The spec’s careful distinction: the level code is written for versus the mode it runs in. An S-level OS binary can run deprivileged in U-mode under a VMM, its privileged actions trapped and emulated by the SEE — same binary either way.

Normal life of a hart: U-mode application → trap (ECALL, timer, fault) → handler in a more-privileged mode → return. Traps that climb modes are vertical ; same-mode traps are horizontal — and hardware only needs vertical as the primitive (horizontal = vertical + return-to-lower-handler, which is what trap delegation automates in ch. II·3).

1.3 Debug mode

D-mode sits above even M-mode for off-chip debug and manufacturing test, specified separately. Two footprint reservations touch your design regardless: a few D-mode-only CSR addresses (0x7B0–0x7BF region) and possibly a slice of physical address space.

Hardware Designer Notes

This chapter fixes the mental frame for all of Part II: M-mode firmware (your SBI implementation — in practice OpenSBI) is part of the hardware deliverable for a Linux-bootable CPU. When Linux says “boot”, it means: reset → M-mode init (p03) → delegate traps → drop to S-mode kernel via the SBI contract — every following chapter builds one piece of that path.

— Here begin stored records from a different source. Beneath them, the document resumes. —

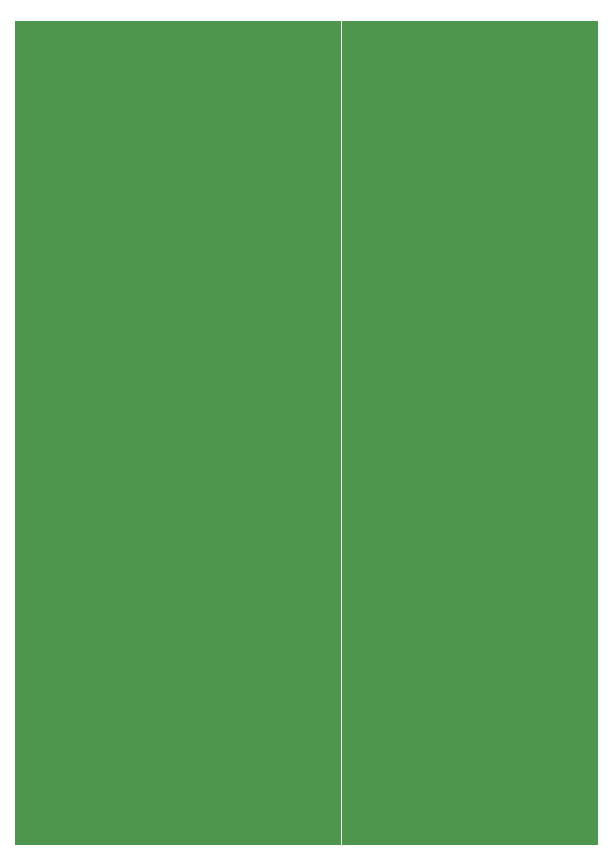
<source format=gbl>
G75*
G70*
%OFA0B0*%
%FSLAX24Y24*%
%IPPOS*%
%LPD*%
%AMOC8*
5,1,8,0,0,1.08239X$1,22.5*
%
%ADD10R,1.0900X2.7500*%
%ADD11R,0.8550X2.7500*%
%ADD12R,0.2000X0.0900*%
%ADD13C,0.0396*%
%ADD14C,0.0240*%
D10*
X015550Y018150D03*
D11*
X025275Y018150D03*
D12*
X011178Y007514D03*
X011178Y010994D03*
X011199Y016498D03*
X011199Y019978D03*
X011195Y025213D03*
X011195Y028693D03*
D13*
X017183Y023005D03*
X017213Y021435D03*
X017410Y015180D03*
X017519Y013880D03*
D14*
X017354Y015077D01*
X017410Y015180D01*
X017213Y021435D02*
X017191Y022594D01*
X017183Y023005D01*
M02*

</source>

Minimal Linux-boot hart MUST

  • Implement M+S+U for the Linux target; keep the current mode as internal (non-CSR-readable) 2-bit state, encoding 10 rejected
  • Land reset in M-mode with everything trusted from there (the p03 reset story)
  • Leave the D-mode CSR addresses unclaimed even if you never build debug

MAY simplify / trap-and-emulate

  • Ship M-only or M+U variants of the same core for embedded SKUs — the modes are designed to subset cleanly
  • Treat horizontal traps purely as software convention over vertical hardware

Check yourself — privilege stack basics

1.Which privilege-mode combination does a Linux-bootable core implement, and which single mode is mandatory for ANY RISC-V hardware?

2.An S-level OS binary runs in U-mode under a classic virtual machine monitor. How do its privileged instructions work?

3.What makes the SBI worth standardizing separately from the hardware platform?

4.What's a horizontal trap, and must hardware support it directly?